__ACTIVITY__. Word for word, copy out the data below, omitting pictures.

[Records from a data collection]

+---+

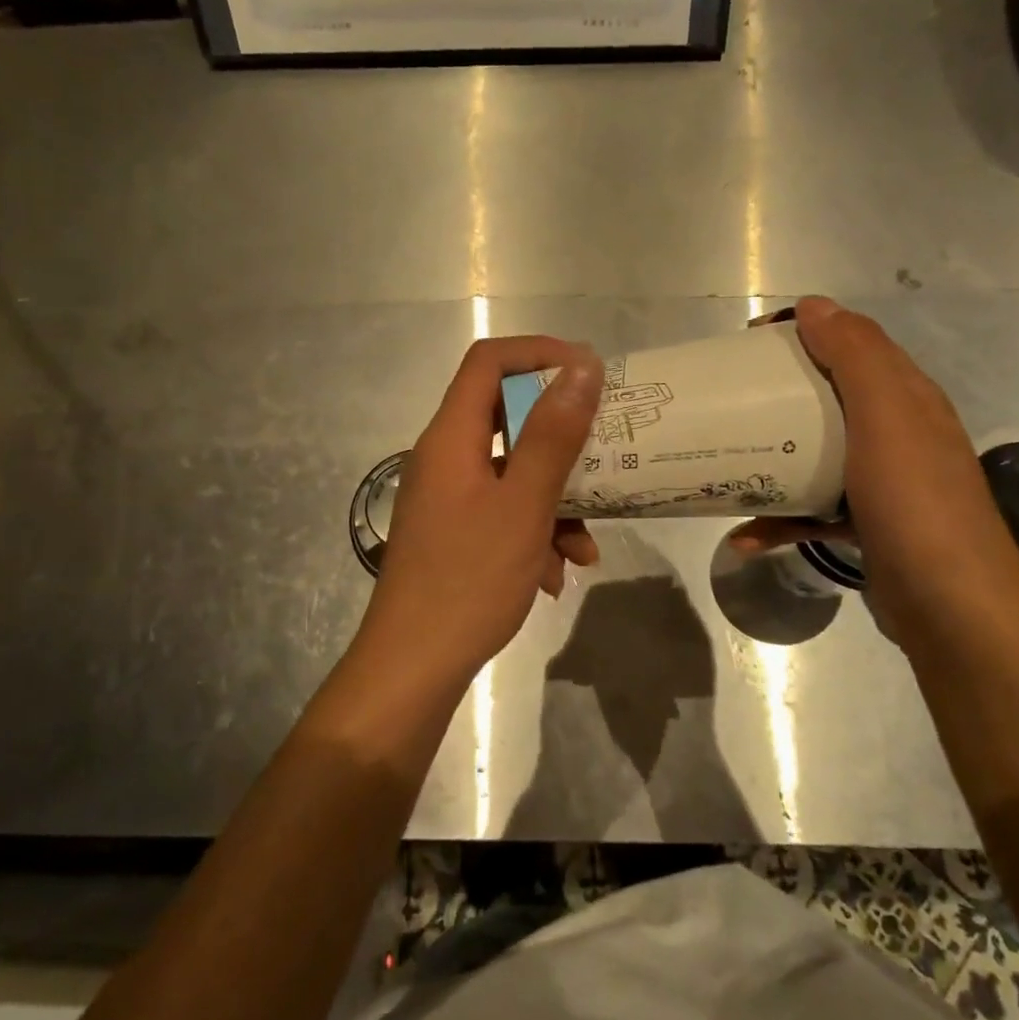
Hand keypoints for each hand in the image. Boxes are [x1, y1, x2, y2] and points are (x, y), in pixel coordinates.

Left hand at [364, 336, 603, 675]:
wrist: (413, 666)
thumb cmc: (470, 580)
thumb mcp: (523, 505)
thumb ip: (553, 434)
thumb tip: (582, 366)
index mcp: (451, 438)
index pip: (488, 362)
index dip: (538, 353)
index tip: (588, 371)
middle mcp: (444, 458)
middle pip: (505, 417)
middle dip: (561, 437)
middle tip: (605, 447)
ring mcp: (448, 498)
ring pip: (512, 473)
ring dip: (555, 500)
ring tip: (586, 545)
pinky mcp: (454, 532)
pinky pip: (502, 512)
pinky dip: (535, 532)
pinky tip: (557, 576)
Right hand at [733, 297, 1018, 646]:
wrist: (952, 606)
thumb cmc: (914, 501)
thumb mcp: (887, 416)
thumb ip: (855, 356)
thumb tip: (814, 305)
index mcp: (905, 397)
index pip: (853, 343)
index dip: (804, 332)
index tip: (750, 344)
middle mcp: (897, 433)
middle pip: (828, 397)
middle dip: (778, 393)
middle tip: (729, 399)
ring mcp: (883, 483)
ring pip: (817, 453)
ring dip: (773, 456)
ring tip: (726, 461)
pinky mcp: (867, 525)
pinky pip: (813, 509)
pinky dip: (779, 518)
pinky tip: (744, 537)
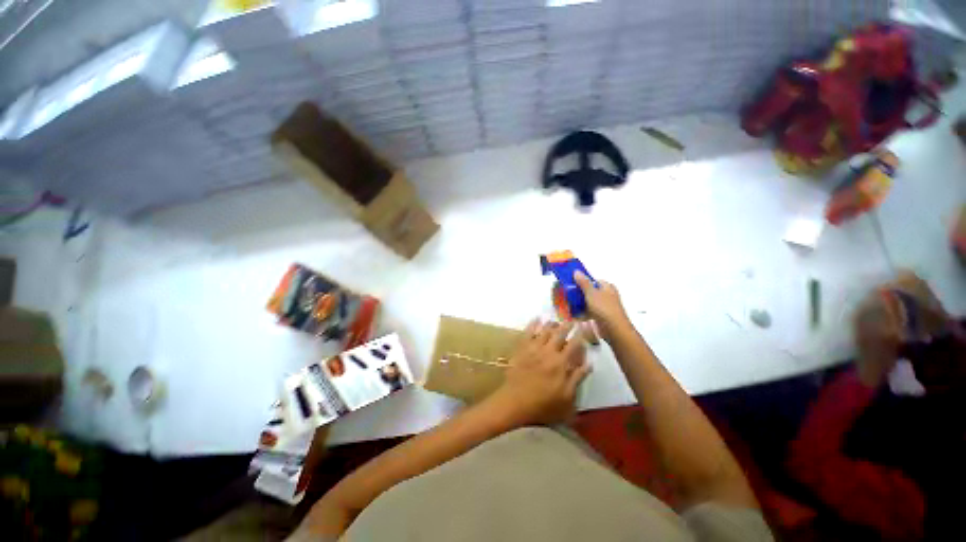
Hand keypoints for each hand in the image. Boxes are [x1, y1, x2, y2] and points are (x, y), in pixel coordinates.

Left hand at [490, 320, 590, 426]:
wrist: (515, 402)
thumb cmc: (543, 404)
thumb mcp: (566, 397)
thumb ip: (578, 378)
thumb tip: (589, 364)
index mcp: (561, 363)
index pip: (574, 345)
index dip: (580, 335)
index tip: (584, 327)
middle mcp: (548, 351)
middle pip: (559, 334)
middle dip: (567, 326)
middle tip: (572, 321)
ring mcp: (533, 348)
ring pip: (545, 330)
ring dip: (552, 324)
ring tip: (557, 321)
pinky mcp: (521, 348)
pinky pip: (528, 332)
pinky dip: (533, 324)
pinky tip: (537, 318)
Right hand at [574, 272, 630, 338]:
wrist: (614, 329)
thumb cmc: (604, 308)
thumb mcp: (592, 293)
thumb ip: (583, 282)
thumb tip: (576, 271)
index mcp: (607, 287)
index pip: (594, 280)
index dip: (583, 281)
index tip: (572, 283)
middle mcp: (606, 295)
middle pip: (590, 291)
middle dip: (579, 293)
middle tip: (567, 294)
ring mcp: (604, 306)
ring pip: (589, 302)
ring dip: (579, 303)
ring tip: (568, 303)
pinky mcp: (601, 316)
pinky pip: (589, 312)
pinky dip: (582, 312)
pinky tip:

+---+

__ANSWER BELOW__.
Hand keypoints for each hand in the image. Boxes are [x1, y1, x2, y2] and points are (x, y), in pixel coordinates.

Left hand at [364, 336, 603, 675]:
wrist: (413, 666)
thumb cmc: (470, 580)
thumb mcp: (523, 505)
thumb ip: (553, 434)
thumb tip: (582, 366)
index mcp: (451, 438)
index pip: (488, 362)
index dip: (538, 353)
index tip: (588, 371)
middle mcp: (444, 458)
middle pip: (505, 417)
middle dip: (561, 437)
middle tip: (605, 447)
ring mcp: (448, 498)
ring pip: (512, 473)
ring dip: (555, 500)
ring tip: (586, 545)
pinky mcp: (454, 532)
pinky pip: (502, 512)
pinky dip: (535, 532)
pinky tip: (557, 576)
Right hand at [733, 297, 1018, 646]:
wrist: (952, 606)
thumb cmc: (914, 501)
thumb mcp: (887, 416)
thumb ip: (855, 356)
thumb tip: (814, 305)
index mcp: (905, 397)
index pip: (853, 343)
index dip: (804, 332)
index tip: (750, 344)
middle mcp: (897, 433)
middle pip: (828, 397)
middle dip: (778, 393)
middle tip: (729, 399)
ring mcp: (883, 483)
ring pip: (817, 453)
ring dip: (773, 456)
ring tip: (726, 461)
pinky mcp: (867, 525)
pinky pip: (813, 509)
pinky dip: (779, 518)
pinky tip: (744, 537)
Hand keypoints for each hand in the image. Boxes are [x1, y1, x2, y2] and points are (x, y), in pixel coordinates.

Left hand at [490, 320, 590, 426]:
wrist: (515, 402)
thumb cmc: (543, 404)
thumb mcp: (566, 397)
thumb ip: (578, 378)
thumb tip: (589, 364)
index mcp: (561, 363)
index pip: (574, 345)
index dip: (580, 335)
index tip: (584, 327)
middle mcp: (548, 351)
middle pip: (559, 334)
middle dip: (567, 326)
middle tip: (572, 321)
ring mcp: (533, 348)
ring pip: (545, 330)
ring dip: (552, 324)
ring tip: (557, 321)
pinky mcp: (521, 348)
pinky pip: (528, 332)
pinky dip: (533, 324)
pinky tip: (537, 318)
Right hand at [574, 272, 630, 338]:
wrist: (614, 329)
thumb cmc: (604, 308)
thumb mcp: (592, 293)
thumb ip: (583, 282)
thumb tip: (576, 271)
index mcp: (607, 287)
index pip: (594, 280)
index dip: (583, 281)
index tip: (572, 283)
middle mcp: (606, 295)
middle pip: (590, 291)
middle dip: (579, 293)
middle tip: (567, 294)
ring mcp: (604, 306)
ring pip: (589, 302)
ring dip: (579, 303)
ring tip: (568, 303)
pinky mcp: (601, 316)
pinky pip: (589, 312)
pinky dip: (582, 312)
pinky tip:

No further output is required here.